Bartos, Scott Charles (U.S. EPA - Climate Change Div.) | Chakraborty, Ashok Baran (Oil & Natural Gas Corp. Ltd.) | Hauswald, Edward C. (ICF International) | Seastream, Sandy (ICF International) | Shartzer, Andrew (ICF International)
Directly supporting the Global Methane Initiative (GMI), the Natural Gas STAR International Program is a voluntary partnership between the oil and natural gas industry and the United States Environmental Protection Agency (EPA) that promotes use of cost-effective technologies and practices to reduce methane emissions. In 2008 and 2009, the Oil and Natural Gas Corporation LTD (ONGC), the first Natural Gas STAR International Partner in India, undertook a desktop review and in-country methane emissions measurement study and analysis to identify and quantify baseline methane emissions levels for seven of its production, processing and transmission facilities. The measurement study was conducted using infrared camera technology to identify emission sources; and a combination of turbine meters, high volume samplers, and calibrated bagging techniques to measure their emission rates.
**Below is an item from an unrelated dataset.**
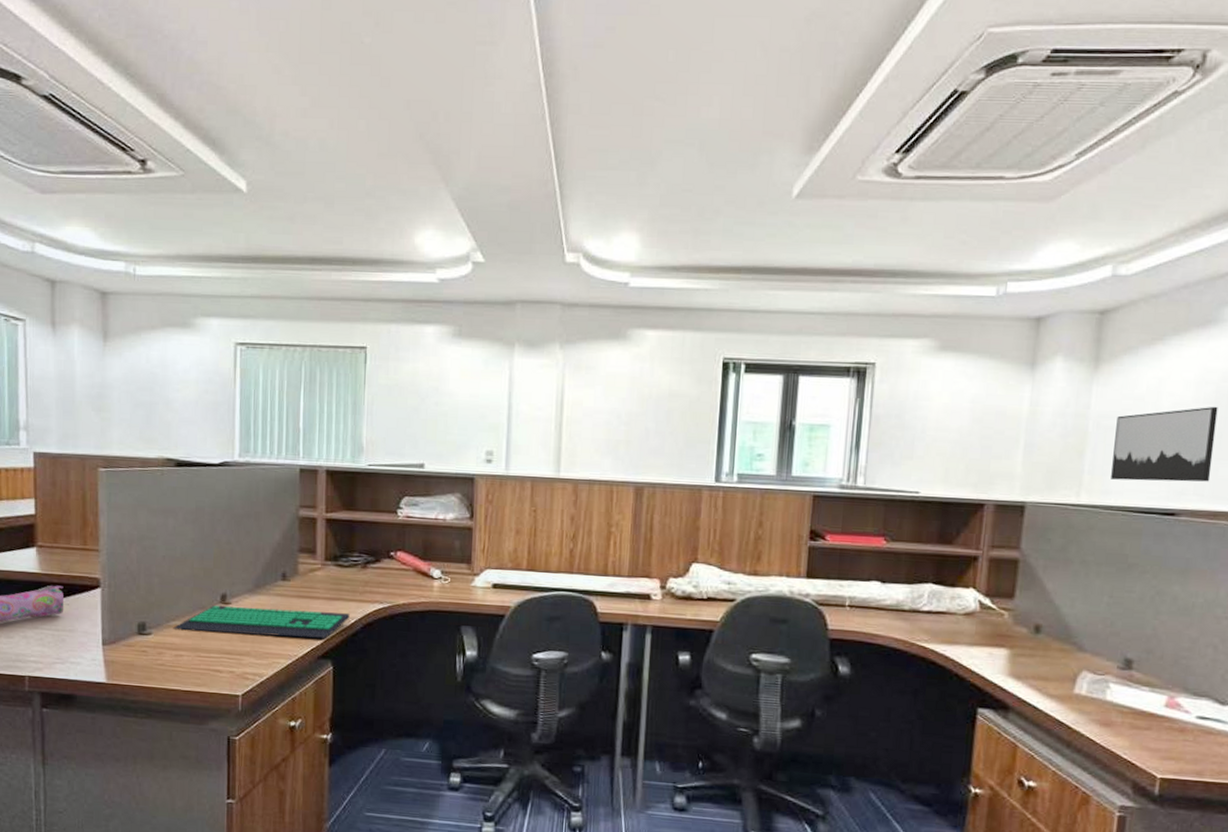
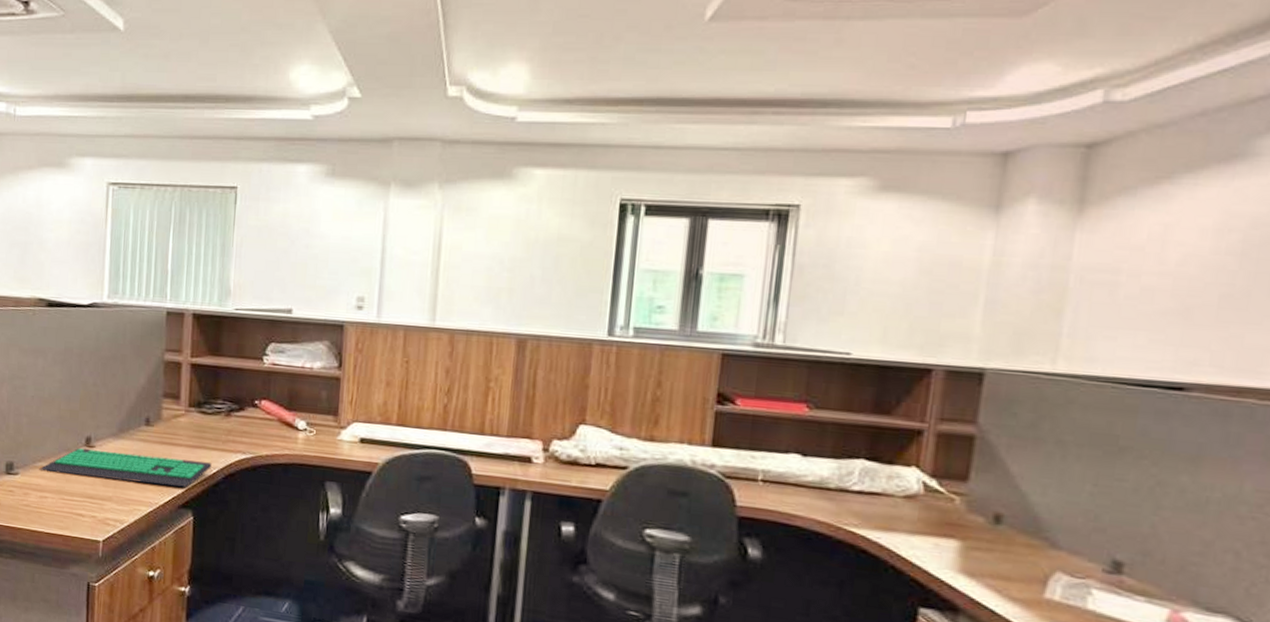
wall art: present [1111,406,1218,482] -> none [1098,258,1246,351]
This paper details the survey activities and quantitative measurements for the seven surveyed facilities. EPA's Natural Gas STAR International (NGSI) Partners are eligible to receive recommendations on technologies or practices, a facility-specific assessment of their technical feasibility, anticipated methane emission reductions, and the economic and environmental value of the proposed emission reductions. The paper further describes mitigation projects ONGC has deployed as a result of their collaboration with EPA.
ONGC, acting immediately upon the Partnership's recommendations, and consistent with ONGC's corporate carbon management program, have to date reduced methane emissions in the studied facilities by 30 percent, achieving annual natural gas savings of more than 9 million cubic meters (MMcm). This paper also reviews ONGC's future climate protection plans.